Operation | P-256 | P-256K | P-384 | P-521 |
---|---|---|---|---|
Create Key | 1 | 1 | 1 | 1 |
Delete Key (soft-delete) | 10 | 10 | 10 | 10 |
Purge Key | 10 | 10 | 10 | 10 |
Backup Key | 10 | 10 | 10 | 10 |
Restore Key | 10 | 10 | 10 | 10 |
Get Key Information | 1100 | 1100 | 1100 | 1100 |
Sign | 330 | 330 | 160 | 200 |
Verify | 130 | 130 | 82 | 28 |
AES key operations (number of operations per second per HSM instance)
Throughput limits for Wrap/Unwrap apply to AES-KW algorithm.

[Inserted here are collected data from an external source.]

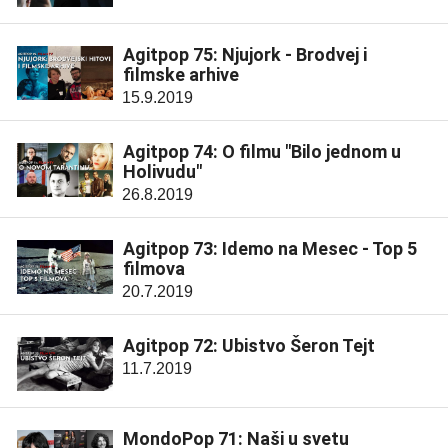
Agitpop 75: Njujork - Brodvej i
filmske arhive
15.9.2019
Agitpop 74: O filmu "Bilo jednom u
Holivudu"
26.8.2019
Agitpop 73: Idemo na Mesec - Top 5
filmova
20.7.2019
Agitpop 72: Ubistvo Šeron Tejt
11.7.2019
MondoPop 71: Naši u svetu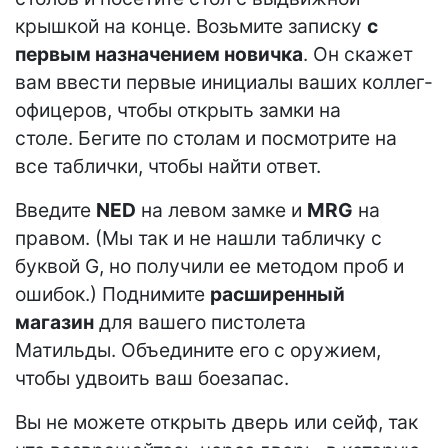
крышкой на конце. Возьмите записку
с
первым назначением новичка
. Он скажет
вам ввести первые инициалы ваших коллег-
офицеров, чтобы открыть замки на
столе. Бегите по столам и посмотрите на
все таблички, чтобы найти ответ.
Введите
NED
на левом замке и
MRG
на
правом. (Мы так и не нашли табличку с
буквой G, но получили ее методом проб и
ошибок.) Поднимите
расширенный
магазин
для вашего пистолета
Матильды. Объедините его с оружием,
чтобы удвоить ваш боезапас.
Вы не можете открыть дверь или сейф, так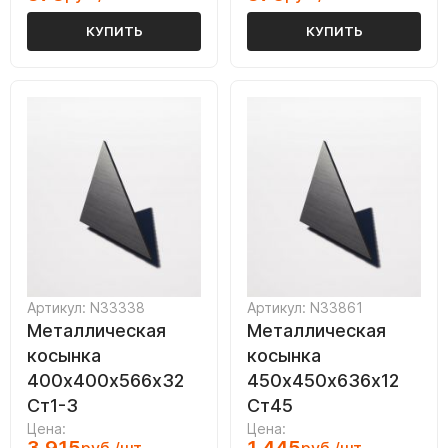
КУПИТЬ
КУПИТЬ
Артикул: N33338
Артикул: N33861
Металлическая
Металлическая
косынка
косынка
400х400х566х32
450х450х636х12
Ст1-3
Ст45
Цена:
Цена: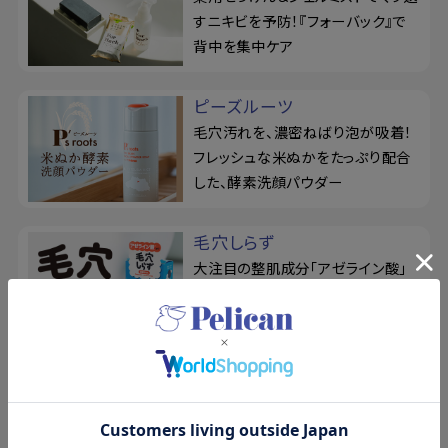
すニキビを予防！『フォーバック』で
背中を集中ケア
ピーズルーツ
毛穴汚れを、濃密ねばり泡が吸着！
フレッシュな米ぬかをたっぷり配合
した、酵素洗顔パウダー
毛穴しらず
大注目の整肌成分「アゼライン酸」
を配合！濃密泡でお肌を整えながら
毛穴ケア、真っ黒な洗顔石けん
さらさらパウダーせっけん
ボディの汗や皮脂をさっぱり洗浄！
なめらか素肌へ導く、5つのアプロ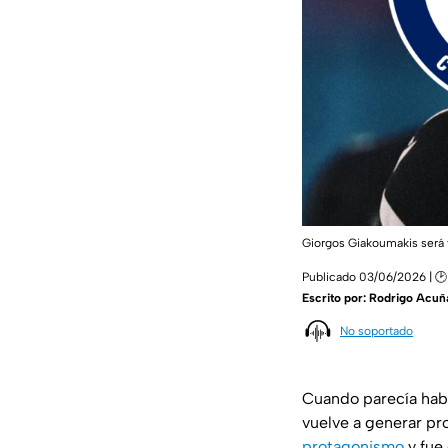
Giorgos Giakoumakis será 
Publicado 03/06/2026 | 🕑
Escrito por:
Rodrigo Acuñ
No soportado
Cuando parecía hab
vuelve a generar pr
protagonismo
y fue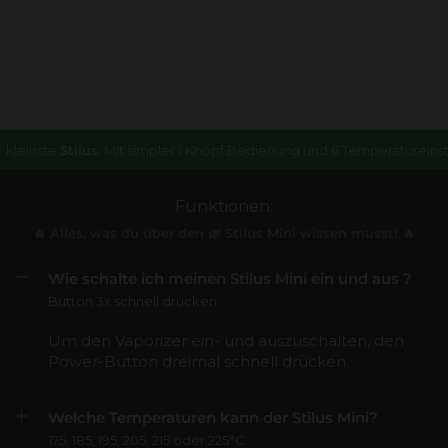
einste
Stilus
. Mit simpler 1 Knopf Bedienung und 6 Temperatureinstell
Funktionen:
🔥 Alles, was du über den 🌿 Stilus Mini wissen musst! 🔥
Wie schalte ich meinen Stilus Mini ein und aus ?
Button 3x schnell drücken
Um den Vaporizer ein- und auszuschalten, den
Power-Button dreimal schnell drücken.
Welche Temperaturen kann der Stilus Mini?
175, 185, 195, 205, 215 oder 225°C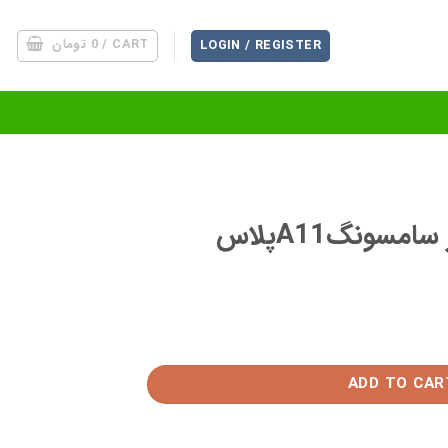
CART /
0
تومان
LOGIN / REGISTER
سونگA11پلاس
ADD TO CAR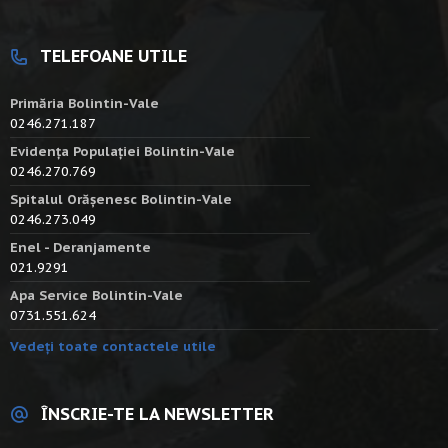
TELEFOANE UTILE
Primăria Bolintin-Vale
0246.271.187
Evidența Populației Bolintin-Vale
0246.270.769
Spitalul Orășenesc Bolintin-Vale
0246.273.049
Enel - Deranjamente
021.9291
Apa Service Bolintin-Vale
0731.551.624
Vedeți toate contactele utile
ÎNSCRIE-TE LA NEWSLETTER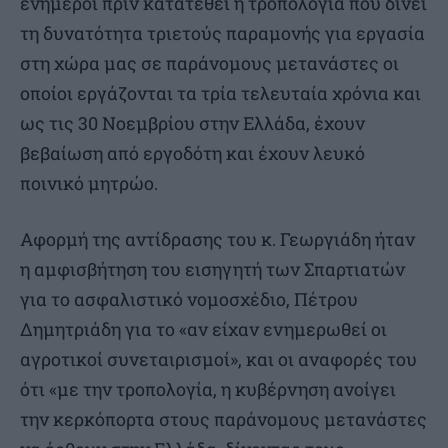
ενήμεροι πριν κατατεθεί η τροπολογία που δίνει
τη δυνατότητα τριετούς παραμονής για εργασία
στη χώρα μας σε παράνομους μετανάστες οι
οποίοι εργάζονται τα τρία τελευταία χρόνια και
ως τις 30 Νοεμβρίου στην Ελλάδα, έχουν
βεβαίωση από εργοδότη και έχουν λευκό
ποινικό μητρώο.
Αφορμή της αντίδρασης του κ. Γεωργιάδη ήταν
η αμφισβήτηση του εισηγητή των Σπαρτιατών
για το ασφαλιστικό νομοσχέδιο, Πέτρου
Δημητριάδη για το «αν είχαν ενημερωθεί οι
αγροτικοί συνεταιρισμοί», και οι αναφορές του
ότι «με την τροπολογία, η κυβέρνηση ανοίγει
την κερκόπορτα στους παράνομους μετανάστες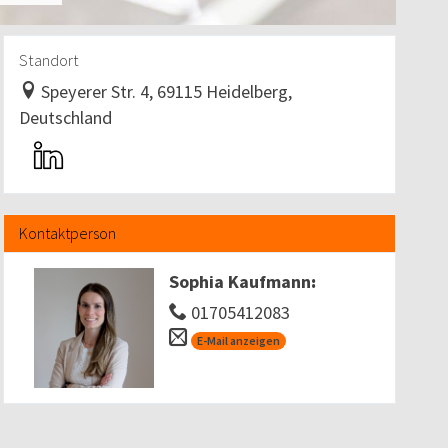
Standort
Speyerer Str. 4, 69115 Heidelberg,
Deutschland
Kontaktperson
Sophia Kaufmann
:
01705412083
E-Mail anzeigen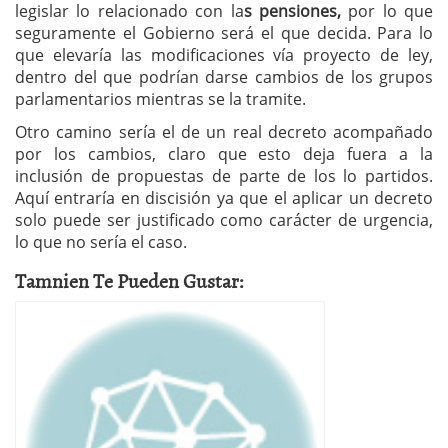
legislar lo relacionado con la
s pensiones,
por lo que
seguramente el Gobierno será el que decida. Para lo
que elevaría las modificaciones vía proyecto de ley,
dentro del que podrían darse cambios de los grupos
parlamentarios mientras se la tramite.
Otro camino sería el de un real decreto acompañado
por los cambios, claro que esto deja fuera a la
inclusión de propuestas de parte de los lo partidos.
Aquí entraría en discisión ya que el aplicar un decreto
solo puede ser justificado como carácter de urgencia,
lo que no sería el caso.
Tamnien Te Pueden Gustar: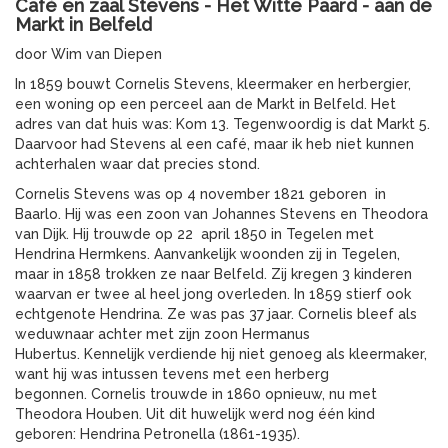
Café en zaal Stevens - Het Witte Paard - aan de
Markt in Belfeld
door Wim van Diepen
In 1859 bouwt Cornelis Stevens, kleermaker en herbergier,
een woning op een perceel aan de Markt in Belfeld. Het
adres van dat huis was: Kom 13. Tegenwoordig is dat Markt 5.
Daarvoor had Stevens al een café, maar ik heb niet kunnen
achterhalen waar dat precies stond.
Cornelis Stevens was op 4 november 1821 geboren in
Baarlo. Hij was een zoon van Johannes Stevens en Theodora
van Dijk. Hij trouwde op 22 april 1850 in Tegelen met
Hendrina Hermkens. Aanvankelijk woonden zij in Tegelen,
maar in 1858 trokken ze naar Belfeld. Zij kregen 3 kinderen
waarvan er twee al heel jong overleden. In 1859 stierf ook
echtgenote Hendrina. Ze was pas 37 jaar. Cornelis bleef als
weduwnaar achter met zijn zoon Hermanus
Hubertus. Kennelijk verdiende hij niet genoeg als kleermaker,
want hij was intussen tevens met een herberg
begonnen. Cornelis trouwde in 1860 opnieuw, nu met
Theodora Houben. Uit dit huwelijk werd nog één kind
geboren: Hendrina Petronella (1861-1935).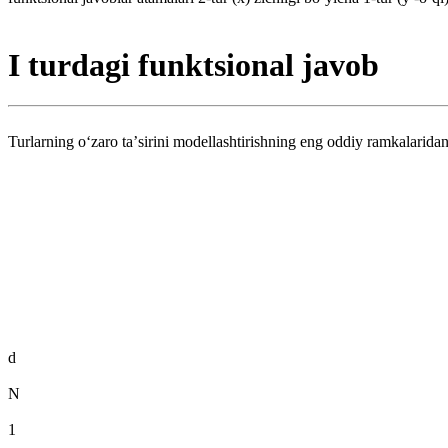
I turdagi funktsional javob
Turlarning oʻzaro taʼsirini modellashtirishning eng oddiy ramkalaridan
d
N
1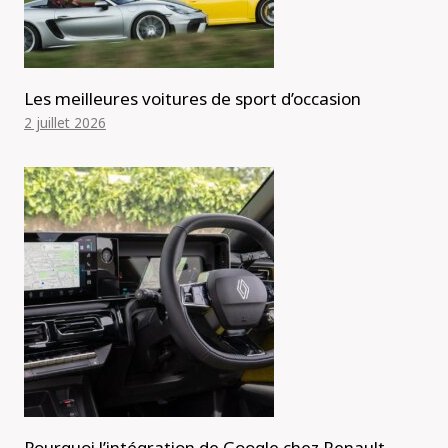
Les meilleures voitures de sport d’occasion
2 juillet 2026
Pourquoi l’intégration de Google chez Renault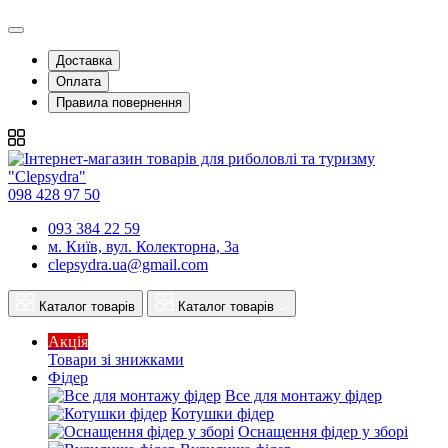
Доставка
Оплата
Правила повернення
098 428 97 50
093 384 22 59
м. Київ, вул. Колекторна, 3а
clepsydra.ua@gmail.com
Каталог товарів
Каталог товарів
Акція
Товари зі знижками
Фідер
Все для монтажу фідер
Котушки фідер
Оснащення фідер у зборі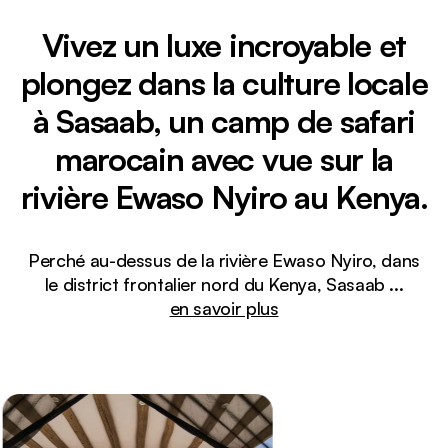
Vivez un luxe incroyable et
plongez dans la culture locale
à Sasaab, un camp de safari
marocain avec vue sur la
rivière Ewaso Nyiro au Kenya.
Perché au-dessus de la rivière Ewaso Nyiro, dans
le district frontalier nord du Kenya, Sasaab
...
en savoir plus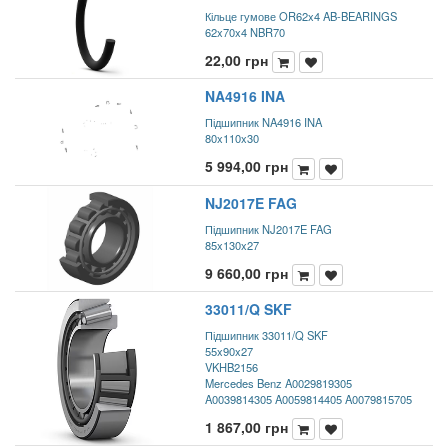
Кільце гумове OR62x4 AB-BEARINGS
62x70x4 NBR70
22,00
грн
NA4916 INA
Підшипник NA4916 INA
80x110x30
5 994,00
грн
NJ2017E FAG
Підшипник NJ2017E FAG
85x130x27
9 660,00
грн
33011/Q SKF
Підшипник 33011/Q SKF
55x90x27
VKHB2156
Mercedes Benz A0029819305
A0039814305 A0059814405 A0079815705
1 867,00
грн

Operation | 128-bit | 192-bit | 256-bit |
---|---|---|---|
Create Key | 1 | 1 | 1 |
Delete Key (soft-delete) | 10 | 10 | 10 |
Purge Key | 10 | 10 | 10 |
Backup Key | 10 | 10 | 10 |
Restore Key | 10 | 10 | 10 |
Get Key Information | 1100 | 1100 | 1100 |
Wrap | 2100 | 2100 | 2100 |
Unwrap | 1800 | 1900 | 2200 |
Transaction limits for administrative operations (number of concurrent operations per HSM instance)
Operation | Number of concurrent operations per HSM instance |
---|---|
Full HSM Backup/Restore (only one concurrent backup or restore operation per HSM instance supported) |
1 |
For Azure Managed HSM service limits, see Managed HSM service limits.